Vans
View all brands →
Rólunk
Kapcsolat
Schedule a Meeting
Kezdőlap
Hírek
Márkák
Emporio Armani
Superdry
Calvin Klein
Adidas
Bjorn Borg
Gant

TASK OBJECTIVE:
Write out each line exactly, as it is shown above.

SOLVED EXERCISE:
Vans
View all brands →
Rólunk
Kapcsolat
Schedule a Meeting
Kezdőlap
Hírek
Márkák
Emporio Armani
Superdry
Calvin Klein
Adidas
Bjorn Borg
Gant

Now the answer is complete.